- _EXERCISE INSTRUCTIONS_: A word-for-word repeat of the records below is what this calls for.

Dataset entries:
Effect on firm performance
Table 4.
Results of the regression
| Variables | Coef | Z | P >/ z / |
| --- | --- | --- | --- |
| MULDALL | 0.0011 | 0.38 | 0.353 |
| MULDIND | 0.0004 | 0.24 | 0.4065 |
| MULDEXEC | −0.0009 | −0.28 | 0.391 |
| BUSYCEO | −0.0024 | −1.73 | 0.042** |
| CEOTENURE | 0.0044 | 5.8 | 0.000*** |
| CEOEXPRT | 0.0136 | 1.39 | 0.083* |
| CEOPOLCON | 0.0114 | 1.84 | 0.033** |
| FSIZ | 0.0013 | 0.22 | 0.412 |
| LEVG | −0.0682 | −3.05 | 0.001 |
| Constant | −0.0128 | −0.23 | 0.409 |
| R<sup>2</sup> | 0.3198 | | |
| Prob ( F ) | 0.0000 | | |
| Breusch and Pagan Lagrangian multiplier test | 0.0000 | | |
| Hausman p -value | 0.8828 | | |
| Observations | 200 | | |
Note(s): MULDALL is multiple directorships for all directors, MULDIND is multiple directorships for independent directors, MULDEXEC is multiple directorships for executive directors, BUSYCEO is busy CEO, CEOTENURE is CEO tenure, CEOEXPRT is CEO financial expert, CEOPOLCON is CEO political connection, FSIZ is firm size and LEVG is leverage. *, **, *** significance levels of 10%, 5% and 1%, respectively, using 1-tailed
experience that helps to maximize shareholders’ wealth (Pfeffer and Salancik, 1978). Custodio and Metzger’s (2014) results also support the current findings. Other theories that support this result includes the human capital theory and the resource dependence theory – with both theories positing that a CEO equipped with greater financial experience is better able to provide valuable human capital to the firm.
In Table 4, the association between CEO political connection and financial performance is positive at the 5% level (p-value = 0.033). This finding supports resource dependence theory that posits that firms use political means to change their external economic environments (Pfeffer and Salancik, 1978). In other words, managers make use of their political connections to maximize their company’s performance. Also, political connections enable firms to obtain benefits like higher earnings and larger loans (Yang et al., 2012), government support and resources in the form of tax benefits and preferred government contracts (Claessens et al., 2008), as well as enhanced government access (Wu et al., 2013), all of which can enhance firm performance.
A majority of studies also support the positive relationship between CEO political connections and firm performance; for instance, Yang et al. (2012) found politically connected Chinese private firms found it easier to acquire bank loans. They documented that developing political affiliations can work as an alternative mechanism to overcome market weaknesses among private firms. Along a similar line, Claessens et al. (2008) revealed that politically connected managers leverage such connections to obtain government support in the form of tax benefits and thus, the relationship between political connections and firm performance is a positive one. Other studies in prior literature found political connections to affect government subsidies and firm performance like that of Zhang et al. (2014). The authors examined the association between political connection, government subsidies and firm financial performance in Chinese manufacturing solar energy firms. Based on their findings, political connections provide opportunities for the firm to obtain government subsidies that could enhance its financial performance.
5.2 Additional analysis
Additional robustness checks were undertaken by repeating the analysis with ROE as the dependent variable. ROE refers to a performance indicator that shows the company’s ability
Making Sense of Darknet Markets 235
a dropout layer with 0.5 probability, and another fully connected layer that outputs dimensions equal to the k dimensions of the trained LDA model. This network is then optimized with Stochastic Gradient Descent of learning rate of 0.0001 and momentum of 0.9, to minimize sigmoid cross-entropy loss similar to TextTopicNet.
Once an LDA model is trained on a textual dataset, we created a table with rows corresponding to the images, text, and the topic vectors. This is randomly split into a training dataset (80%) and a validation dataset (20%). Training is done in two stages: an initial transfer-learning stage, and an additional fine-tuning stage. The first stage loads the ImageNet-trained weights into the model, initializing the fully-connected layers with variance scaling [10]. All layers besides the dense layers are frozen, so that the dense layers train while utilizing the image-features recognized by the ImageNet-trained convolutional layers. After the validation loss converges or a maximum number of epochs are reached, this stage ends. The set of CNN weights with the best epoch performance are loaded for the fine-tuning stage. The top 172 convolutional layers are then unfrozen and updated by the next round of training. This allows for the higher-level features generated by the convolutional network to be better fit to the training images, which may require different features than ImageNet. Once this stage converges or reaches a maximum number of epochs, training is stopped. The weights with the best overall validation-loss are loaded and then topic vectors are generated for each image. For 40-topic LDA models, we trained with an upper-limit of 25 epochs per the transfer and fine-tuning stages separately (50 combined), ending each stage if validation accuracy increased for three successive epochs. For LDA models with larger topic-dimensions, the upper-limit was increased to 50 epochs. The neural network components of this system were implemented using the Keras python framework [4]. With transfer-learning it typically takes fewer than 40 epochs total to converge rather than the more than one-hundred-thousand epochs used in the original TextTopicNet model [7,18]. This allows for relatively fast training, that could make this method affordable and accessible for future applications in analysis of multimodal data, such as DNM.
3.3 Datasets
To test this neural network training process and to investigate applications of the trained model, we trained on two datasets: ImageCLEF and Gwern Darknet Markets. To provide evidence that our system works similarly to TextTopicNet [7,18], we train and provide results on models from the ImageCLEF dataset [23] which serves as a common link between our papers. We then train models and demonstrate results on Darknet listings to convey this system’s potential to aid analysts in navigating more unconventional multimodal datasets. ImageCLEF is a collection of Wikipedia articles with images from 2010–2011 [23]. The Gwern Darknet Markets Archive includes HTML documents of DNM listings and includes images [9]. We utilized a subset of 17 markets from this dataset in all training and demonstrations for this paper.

- _ANSWER BOX_:
Effect on firm performance
Table 4.
Results of the regression
| Variables | Coef | Z | P >/ z / |
| --- | --- | --- | --- |
| MULDALL | 0.0011 | 0.38 | 0.353 |
| MULDIND | 0.0004 | 0.24 | 0.4065 |
| MULDEXEC | −0.0009 | −0.28 | 0.391 |
| BUSYCEO | −0.0024 | −1.73 | 0.042** |
| CEOTENURE | 0.0044 | 5.8 | 0.000*** |
| CEOEXPRT | 0.0136 | 1.39 | 0.083* |
| CEOPOLCON | 0.0114 | 1.84 | 0.033** |
| FSIZ | 0.0013 | 0.22 | 0.412 |
| LEVG | −0.0682 | −3.05 | 0.001 |
| Constant | −0.0128 | −0.23 | 0.409 |
| R<sup>2</sup> | 0.3198 | | |
| Prob ( F ) | 0.0000 | | |
| Breusch and Pagan Lagrangian multiplier test | 0.0000 | | |
| Hausman p -value | 0.8828 | | |
| Observations | 200 | | |
Note(s): MULDALL is multiple directorships for all directors, MULDIND is multiple directorships for independent directors, MULDEXEC is multiple directorships for executive directors, BUSYCEO is busy CEO, CEOTENURE is CEO tenure, CEOEXPRT is CEO financial expert, CEOPOLCON is CEO political connection, FSIZ is firm size and LEVG is leverage. *, **, *** significance levels of 10%, 5% and 1%, respectively, using 1-tailed
experience that helps to maximize shareholders’ wealth (Pfeffer and Salancik, 1978). Custodio and Metzger’s (2014) results also support the current findings. Other theories that support this result includes the human capital theory and the resource dependence theory – with both theories positing that a CEO equipped with greater financial experience is better able to provide valuable human capital to the firm.
In Table 4, the association between CEO political connection and financial performance is positive at the 5% level (p-value = 0.033). This finding supports resource dependence theory that posits that firms use political means to change their external economic environments (Pfeffer and Salancik, 1978). In other words, managers make use of their political connections to maximize their company’s performance. Also, political connections enable firms to obtain benefits like higher earnings and larger loans (Yang et al., 2012), government support and resources in the form of tax benefits and preferred government contracts (Claessens et al., 2008), as well as enhanced government access (Wu et al., 2013), all of which can enhance firm performance.
A majority of studies also support the positive relationship between CEO political connections and firm performance; for instance, Yang et al. (2012) found politically connected Chinese private firms found it easier to acquire bank loans. They documented that developing political affiliations can work as an alternative mechanism to overcome market weaknesses among private firms. Along a similar line, Claessens et al. (2008) revealed that politically connected managers leverage such connections to obtain government support in the form of tax benefits and thus, the relationship between political connections and firm performance is a positive one. Other studies in prior literature found political connections to affect government subsidies and firm performance like that of Zhang et al. (2014). The authors examined the association between political connection, government subsidies and firm financial performance in Chinese manufacturing solar energy firms. Based on their findings, political connections provide opportunities for the firm to obtain government subsidies that could enhance its financial performance.
5.2 Additional analysis
Additional robustness checks were undertaken by repeating the analysis with ROE as the dependent variable. ROE refers to a performance indicator that shows the company’s ability
Making Sense of Darknet Markets 235
a dropout layer with 0.5 probability, and another fully connected layer that outputs dimensions equal to the k dimensions of the trained LDA model. This network is then optimized with Stochastic Gradient Descent of learning rate of 0.0001 and momentum of 0.9, to minimize sigmoid cross-entropy loss similar to TextTopicNet.
Once an LDA model is trained on a textual dataset, we created a table with rows corresponding to the images, text, and the topic vectors. This is randomly split into a training dataset (80%) and a validation dataset (20%). Training is done in two stages: an initial transfer-learning stage, and an additional fine-tuning stage. The first stage loads the ImageNet-trained weights into the model, initializing the fully-connected layers with variance scaling [10]. All layers besides the dense layers are frozen, so that the dense layers train while utilizing the image-features recognized by the ImageNet-trained convolutional layers. After the validation loss converges or a maximum number of epochs are reached, this stage ends. The set of CNN weights with the best epoch performance are loaded for the fine-tuning stage. The top 172 convolutional layers are then unfrozen and updated by the next round of training. This allows for the higher-level features generated by the convolutional network to be better fit to the training images, which may require different features than ImageNet. Once this stage converges or reaches a maximum number of epochs, training is stopped. The weights with the best overall validation-loss are loaded and then topic vectors are generated for each image. For 40-topic LDA models, we trained with an upper-limit of 25 epochs per the transfer and fine-tuning stages separately (50 combined), ending each stage if validation accuracy increased for three successive epochs. For LDA models with larger topic-dimensions, the upper-limit was increased to 50 epochs. The neural network components of this system were implemented using the Keras python framework [4]. With transfer-learning it typically takes fewer than 40 epochs total to converge rather than the more than one-hundred-thousand epochs used in the original TextTopicNet model [7,18]. This allows for relatively fast training, that could make this method affordable and accessible for future applications in analysis of multimodal data, such as DNM.
3.3 Datasets
To test this neural network training process and to investigate applications of the trained model, we trained on two datasets: ImageCLEF and Gwern Darknet Markets. To provide evidence that our system works similarly to TextTopicNet [7,18], we train and provide results on models from the ImageCLEF dataset [23] which serves as a common link between our papers. We then train models and demonstrate results on Darknet listings to convey this system’s potential to aid analysts in navigating more unconventional multimodal datasets. ImageCLEF is a collection of Wikipedia articles with images from 2010–2011 [23]. The Gwern Darknet Markets Archive includes HTML documents of DNM listings and includes images [9]. We utilized a subset of 17 markets from this dataset in all training and demonstrations for this paper.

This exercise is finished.